The skills and mindset necessary to do the job, both on a strategic and tactical level, also changed over time. Here are a few examples of how.

Visual Thinking

When I started out, it was mostly about text. Blogs offered writers a great outlet for their skills and if you were a decent writer you could get noticed in the early days. Eventually Flickr caught on with photographers and YouTube with video producers, but before mobile prevalence adding media to either was clunky, at best, and had to be done after the fact for the most part.

Eventually, though, the rise of Instagram along with more multimedia adoption by Twitter and Facebook along with YouTube’s mobile functionality meant text wasn’t enough anymore. People clearly responded more to photos, videos and eventually GIFs and that had to become part of the thinking that went into all content creation. That became even more important as Snapchat and other messaging apps that were built almost solely around media rose to mass adoption status. It wasn’t just about the update, it was about what graphic would accompany that update.

Get Over Content Permanence

Blogs and social networks promised you the ability to build up a whole history online. You could look back days, weeks, months and years to see what you’d posted and take it all as a portfolio with you wherever you went. We trained an entire group of young people to be careful what they posted online because it was going to follow them their entire lives. There were massive debates over whether to delete posts and how to mark edited posts to draw attention to the most relevant updates.

Again, tools like Snapchat have upended what used to be the law of the land. Now these shots you’re spending hours planning and setting up are gone in a heartbeat, as soon as they’re consumed. There’s no archive to go back to. The rules and best practices around creation might be the same, but there’s no record of it after it’s sent out to the audience. It’s lost, like teardrops in the rain…

Dig Deep Into the Audience

Let’s be clear, there was never really a time when knowing nothing about the target audience was acceptable. But now the extensive nature of the metrics and insights that are available either natively on social platforms or through third-party tools means there’s no excuse to not know a lot about who it is that’s connected with you on those networks and who’s interacting with the content being published.

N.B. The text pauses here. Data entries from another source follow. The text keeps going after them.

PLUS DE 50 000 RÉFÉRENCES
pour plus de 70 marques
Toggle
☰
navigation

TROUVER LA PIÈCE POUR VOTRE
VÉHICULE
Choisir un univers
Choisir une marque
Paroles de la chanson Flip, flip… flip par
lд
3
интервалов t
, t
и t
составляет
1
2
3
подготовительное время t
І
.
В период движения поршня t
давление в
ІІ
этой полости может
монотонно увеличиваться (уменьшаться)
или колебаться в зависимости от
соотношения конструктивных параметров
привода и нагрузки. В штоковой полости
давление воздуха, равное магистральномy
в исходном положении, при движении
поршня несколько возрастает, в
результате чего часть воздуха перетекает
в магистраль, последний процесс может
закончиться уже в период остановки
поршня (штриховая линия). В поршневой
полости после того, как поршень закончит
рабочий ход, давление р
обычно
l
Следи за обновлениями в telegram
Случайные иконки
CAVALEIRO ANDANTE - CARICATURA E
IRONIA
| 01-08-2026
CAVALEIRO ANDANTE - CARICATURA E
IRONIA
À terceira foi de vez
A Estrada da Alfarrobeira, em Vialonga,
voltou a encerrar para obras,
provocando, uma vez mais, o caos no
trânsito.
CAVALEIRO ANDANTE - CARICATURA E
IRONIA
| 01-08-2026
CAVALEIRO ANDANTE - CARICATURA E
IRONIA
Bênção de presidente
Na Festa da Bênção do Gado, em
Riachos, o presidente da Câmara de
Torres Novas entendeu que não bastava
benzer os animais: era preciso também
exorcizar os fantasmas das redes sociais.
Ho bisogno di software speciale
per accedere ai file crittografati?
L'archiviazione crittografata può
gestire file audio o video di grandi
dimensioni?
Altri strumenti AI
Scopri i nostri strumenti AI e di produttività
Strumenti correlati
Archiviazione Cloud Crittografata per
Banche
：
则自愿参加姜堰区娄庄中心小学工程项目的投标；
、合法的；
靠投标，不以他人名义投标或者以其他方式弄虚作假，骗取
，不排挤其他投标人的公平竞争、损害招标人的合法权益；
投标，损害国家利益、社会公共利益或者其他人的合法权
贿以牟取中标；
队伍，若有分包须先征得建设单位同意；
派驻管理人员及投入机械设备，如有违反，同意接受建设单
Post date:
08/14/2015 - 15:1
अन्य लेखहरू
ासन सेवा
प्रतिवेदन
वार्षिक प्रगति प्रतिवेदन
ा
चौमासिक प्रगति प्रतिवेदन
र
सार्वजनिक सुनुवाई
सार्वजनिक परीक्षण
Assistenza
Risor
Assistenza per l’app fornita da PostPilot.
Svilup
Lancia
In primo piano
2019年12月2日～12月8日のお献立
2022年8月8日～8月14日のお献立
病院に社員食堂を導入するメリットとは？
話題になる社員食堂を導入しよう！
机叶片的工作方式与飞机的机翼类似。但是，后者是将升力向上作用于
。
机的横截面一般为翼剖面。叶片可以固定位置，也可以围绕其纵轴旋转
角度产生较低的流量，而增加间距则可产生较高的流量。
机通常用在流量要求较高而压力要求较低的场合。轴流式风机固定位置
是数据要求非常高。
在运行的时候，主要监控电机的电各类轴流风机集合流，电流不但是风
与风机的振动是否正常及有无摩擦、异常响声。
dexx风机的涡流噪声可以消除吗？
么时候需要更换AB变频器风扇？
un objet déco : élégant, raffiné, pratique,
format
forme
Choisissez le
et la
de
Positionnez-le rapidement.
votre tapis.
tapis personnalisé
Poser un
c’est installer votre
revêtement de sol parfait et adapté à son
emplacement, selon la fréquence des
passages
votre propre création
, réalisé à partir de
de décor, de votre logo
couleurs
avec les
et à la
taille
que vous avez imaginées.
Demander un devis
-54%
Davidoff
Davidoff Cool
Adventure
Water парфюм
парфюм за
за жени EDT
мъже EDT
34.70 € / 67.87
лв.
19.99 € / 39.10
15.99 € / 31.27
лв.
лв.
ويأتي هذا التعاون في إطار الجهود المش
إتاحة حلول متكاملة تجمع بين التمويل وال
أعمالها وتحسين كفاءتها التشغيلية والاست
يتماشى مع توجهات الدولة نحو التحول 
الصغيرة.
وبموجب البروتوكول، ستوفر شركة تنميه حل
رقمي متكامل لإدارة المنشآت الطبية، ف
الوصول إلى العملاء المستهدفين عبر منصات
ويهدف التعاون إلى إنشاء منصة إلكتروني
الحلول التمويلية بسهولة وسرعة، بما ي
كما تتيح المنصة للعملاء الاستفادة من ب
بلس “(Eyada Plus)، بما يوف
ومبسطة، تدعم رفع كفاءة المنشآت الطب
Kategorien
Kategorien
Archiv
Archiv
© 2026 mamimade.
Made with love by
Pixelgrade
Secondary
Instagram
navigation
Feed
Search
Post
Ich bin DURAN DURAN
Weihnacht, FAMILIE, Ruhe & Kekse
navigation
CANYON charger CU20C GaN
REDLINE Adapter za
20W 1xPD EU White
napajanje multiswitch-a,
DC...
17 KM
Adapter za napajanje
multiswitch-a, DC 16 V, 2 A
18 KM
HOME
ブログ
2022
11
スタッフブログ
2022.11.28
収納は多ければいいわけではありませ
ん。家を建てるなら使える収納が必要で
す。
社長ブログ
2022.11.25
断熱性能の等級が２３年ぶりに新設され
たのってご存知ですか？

That’s exactly what clients expect. “I’m not sure” is a terrible answer because the numbers are right there. It means things can be planned better and content more targeted for maximum appeal. It also means you’re that much further on the hook if things don’t turn out fantastically. It’s now table stakes for anyone at any level of a content marketing program to be able to navigate Google Analytics, Facebook Insights and other tools to extract audience data.

Pay Up to Achieve Reach

Remember the halcyon days of the social web, when all you needed to succeed was good content that was search-optimized? I know I do. But those days are long gone. Search is no longer the primary way people find what they’re watching or viewing, replaced by social networks. And those networks are increasingly putting restrictor plates in the form of feed algorithms in place to decide what is “important” for people to see based on mysterious factors.

As part of that, the promise has been that if you want to escape the shackles of the restricted feed all you have to do as a publisher is open your wallet. If you don’t, you’re saying you’re happy with reaching 1-2% of the audience you spent years building up on Facebook or elsewhere, versus the 8-10% that could be yours for a few sponsorship dollars. Again, content marketing pros at all levels now need to be well versed in the paid promotion options offered by social networks so they can make appropriate recommendations to their clients.

Do you have any further thoughts? What do you think has changed the most in your job over the last few years?